While we were gabbing, Bill Letz another Leo Alumnus, teacher, coach/referee and soon to be retired pipe-fitter stopped at the air-pump with his ten speed. He spotted the knot of coffee fueled gabbers, " The Old Kean Country Store . . .!" Spot on, William! Human contact, communication and following the commands of the gospel . . .with colorful language and the occasional sexist trope, mind you.
Which brings me back to authority.
Murph asked me to have Mike Holmes, Leo football coach and director of admissions, give him a call to set up a parent meet and greet to let parents at St. Walter's know about the success and value of Leo High School. I assured Joe that Holmes would call him Tuesday night at the latest, as I have jury duty on Monday. In mid-chat a very old gentleman approached us.
" I started my car after church, but now the engine will not shut off. Can any of you gentlemen help me?"
This guy had a serious auto-problem and it is a Sunday. No auto shops are open.

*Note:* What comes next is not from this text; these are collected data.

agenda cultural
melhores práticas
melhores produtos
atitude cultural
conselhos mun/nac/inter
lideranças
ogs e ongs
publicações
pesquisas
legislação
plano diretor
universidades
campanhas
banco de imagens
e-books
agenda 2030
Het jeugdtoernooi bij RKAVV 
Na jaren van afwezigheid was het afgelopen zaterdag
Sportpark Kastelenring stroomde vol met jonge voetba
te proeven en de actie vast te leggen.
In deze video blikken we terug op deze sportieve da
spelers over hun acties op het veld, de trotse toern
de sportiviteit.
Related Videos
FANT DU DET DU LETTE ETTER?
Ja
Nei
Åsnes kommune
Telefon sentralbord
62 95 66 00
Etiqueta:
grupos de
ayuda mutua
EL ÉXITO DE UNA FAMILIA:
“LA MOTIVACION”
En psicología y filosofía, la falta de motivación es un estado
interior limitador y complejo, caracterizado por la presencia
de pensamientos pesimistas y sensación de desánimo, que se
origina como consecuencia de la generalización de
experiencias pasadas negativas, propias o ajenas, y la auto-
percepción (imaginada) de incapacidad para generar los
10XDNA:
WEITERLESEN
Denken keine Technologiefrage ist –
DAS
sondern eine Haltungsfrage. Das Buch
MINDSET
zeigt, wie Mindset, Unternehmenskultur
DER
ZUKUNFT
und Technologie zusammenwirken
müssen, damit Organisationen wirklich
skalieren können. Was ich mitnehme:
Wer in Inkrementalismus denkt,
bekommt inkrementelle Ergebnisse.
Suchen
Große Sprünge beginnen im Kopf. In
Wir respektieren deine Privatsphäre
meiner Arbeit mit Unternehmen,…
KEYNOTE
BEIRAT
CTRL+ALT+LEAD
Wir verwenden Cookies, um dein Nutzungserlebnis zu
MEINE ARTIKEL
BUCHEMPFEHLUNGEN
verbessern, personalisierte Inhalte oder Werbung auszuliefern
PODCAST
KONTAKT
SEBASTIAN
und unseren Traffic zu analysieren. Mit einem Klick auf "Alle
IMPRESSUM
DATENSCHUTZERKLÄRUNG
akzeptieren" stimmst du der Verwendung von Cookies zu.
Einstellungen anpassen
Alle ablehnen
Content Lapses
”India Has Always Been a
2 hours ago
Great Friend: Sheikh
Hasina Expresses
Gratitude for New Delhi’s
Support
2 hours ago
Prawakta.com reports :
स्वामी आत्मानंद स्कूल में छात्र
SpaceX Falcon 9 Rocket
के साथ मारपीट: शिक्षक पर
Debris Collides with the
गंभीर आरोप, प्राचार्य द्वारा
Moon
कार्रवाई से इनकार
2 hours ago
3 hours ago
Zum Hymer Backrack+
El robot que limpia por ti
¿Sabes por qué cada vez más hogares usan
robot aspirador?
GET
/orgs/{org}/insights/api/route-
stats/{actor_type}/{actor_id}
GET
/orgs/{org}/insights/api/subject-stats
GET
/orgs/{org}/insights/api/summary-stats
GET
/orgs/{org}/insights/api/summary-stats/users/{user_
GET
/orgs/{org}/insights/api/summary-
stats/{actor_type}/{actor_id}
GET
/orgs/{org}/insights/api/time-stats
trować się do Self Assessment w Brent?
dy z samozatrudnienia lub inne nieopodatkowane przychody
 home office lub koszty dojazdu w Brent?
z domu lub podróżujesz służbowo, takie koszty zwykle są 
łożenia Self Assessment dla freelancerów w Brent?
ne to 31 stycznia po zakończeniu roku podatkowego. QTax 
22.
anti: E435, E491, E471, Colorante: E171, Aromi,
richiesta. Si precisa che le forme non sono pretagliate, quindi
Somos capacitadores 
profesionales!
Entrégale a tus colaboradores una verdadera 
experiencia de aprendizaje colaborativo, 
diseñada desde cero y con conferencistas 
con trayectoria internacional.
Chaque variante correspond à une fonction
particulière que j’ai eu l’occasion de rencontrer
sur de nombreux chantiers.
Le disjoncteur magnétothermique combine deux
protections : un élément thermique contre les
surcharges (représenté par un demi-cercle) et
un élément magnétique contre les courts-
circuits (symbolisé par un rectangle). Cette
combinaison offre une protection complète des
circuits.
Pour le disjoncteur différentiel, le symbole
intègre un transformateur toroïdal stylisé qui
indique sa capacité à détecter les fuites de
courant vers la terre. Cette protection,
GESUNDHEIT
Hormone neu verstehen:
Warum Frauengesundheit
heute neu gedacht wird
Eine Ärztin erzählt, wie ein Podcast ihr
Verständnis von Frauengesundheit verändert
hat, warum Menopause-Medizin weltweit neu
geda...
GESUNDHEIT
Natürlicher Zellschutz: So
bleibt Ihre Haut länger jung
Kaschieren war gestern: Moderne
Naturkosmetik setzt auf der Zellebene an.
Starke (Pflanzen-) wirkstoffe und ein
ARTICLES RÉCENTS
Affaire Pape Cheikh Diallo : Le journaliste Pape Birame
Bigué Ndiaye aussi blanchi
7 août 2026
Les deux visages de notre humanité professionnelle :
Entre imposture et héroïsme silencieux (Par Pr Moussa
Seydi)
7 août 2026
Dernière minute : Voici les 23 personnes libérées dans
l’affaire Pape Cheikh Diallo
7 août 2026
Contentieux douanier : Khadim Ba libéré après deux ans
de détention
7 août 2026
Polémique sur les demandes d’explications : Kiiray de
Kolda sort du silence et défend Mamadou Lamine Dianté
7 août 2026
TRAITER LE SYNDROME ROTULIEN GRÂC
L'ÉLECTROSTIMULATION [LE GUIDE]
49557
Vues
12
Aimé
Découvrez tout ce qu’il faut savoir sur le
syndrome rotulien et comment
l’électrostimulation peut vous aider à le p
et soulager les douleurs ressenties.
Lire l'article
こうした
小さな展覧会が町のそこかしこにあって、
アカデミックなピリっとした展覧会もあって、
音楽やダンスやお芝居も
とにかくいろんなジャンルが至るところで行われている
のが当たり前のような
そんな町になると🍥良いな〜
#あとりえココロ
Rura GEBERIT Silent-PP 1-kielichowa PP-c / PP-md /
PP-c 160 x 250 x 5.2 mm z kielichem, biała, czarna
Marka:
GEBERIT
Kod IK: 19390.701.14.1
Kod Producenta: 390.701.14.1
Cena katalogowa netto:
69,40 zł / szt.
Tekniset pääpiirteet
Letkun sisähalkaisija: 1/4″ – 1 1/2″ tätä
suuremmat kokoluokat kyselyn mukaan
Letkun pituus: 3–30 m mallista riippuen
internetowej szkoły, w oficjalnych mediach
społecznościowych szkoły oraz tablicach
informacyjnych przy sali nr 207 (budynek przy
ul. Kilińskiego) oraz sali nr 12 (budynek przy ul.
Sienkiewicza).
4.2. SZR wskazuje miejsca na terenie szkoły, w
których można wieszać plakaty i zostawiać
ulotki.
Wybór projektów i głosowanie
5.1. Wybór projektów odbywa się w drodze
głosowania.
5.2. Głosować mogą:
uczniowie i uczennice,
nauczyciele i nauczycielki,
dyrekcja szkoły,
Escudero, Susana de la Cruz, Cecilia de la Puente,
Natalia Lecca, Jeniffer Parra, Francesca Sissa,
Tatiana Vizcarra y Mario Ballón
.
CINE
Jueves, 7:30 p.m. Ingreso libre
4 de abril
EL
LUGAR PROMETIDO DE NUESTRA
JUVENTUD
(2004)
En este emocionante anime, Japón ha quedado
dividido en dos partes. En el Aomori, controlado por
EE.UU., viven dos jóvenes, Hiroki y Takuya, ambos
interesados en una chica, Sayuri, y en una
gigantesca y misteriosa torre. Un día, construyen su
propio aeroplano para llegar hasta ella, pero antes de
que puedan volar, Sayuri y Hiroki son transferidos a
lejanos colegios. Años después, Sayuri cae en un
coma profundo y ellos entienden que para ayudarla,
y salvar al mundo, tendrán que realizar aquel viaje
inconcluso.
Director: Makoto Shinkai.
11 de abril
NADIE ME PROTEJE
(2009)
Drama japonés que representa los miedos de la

Jack Leiser only checks fluids and pumps gas. Joe is a skilled building engineer. Bill Letz a pipe-fitter. I read books and shoot off my mouth for a living.
Jesus, we're sorry sir.
Joe Murphy whipped out his cell-phone and tried to call a guy who fixes cars in Merrionette Park. Murph reached the guy, but he was at his place in Michigan. Then, Joe remembered, "Pep Boys! They are open seven days a week, sir. They do a great job and will give you fair shake. They are on about 130th & Cicero."
The poor man needed a higher authority than a gas pump, engineer, pipefitter, flannel mouth educator, but he came to the right place. Joe Murphy knew.
The old gentleman thanked us and took his still running old Ford west on 111th Street.
It believe the Gospel authority message was fulfilled. It was as easy as getting coffee at Kean with good people.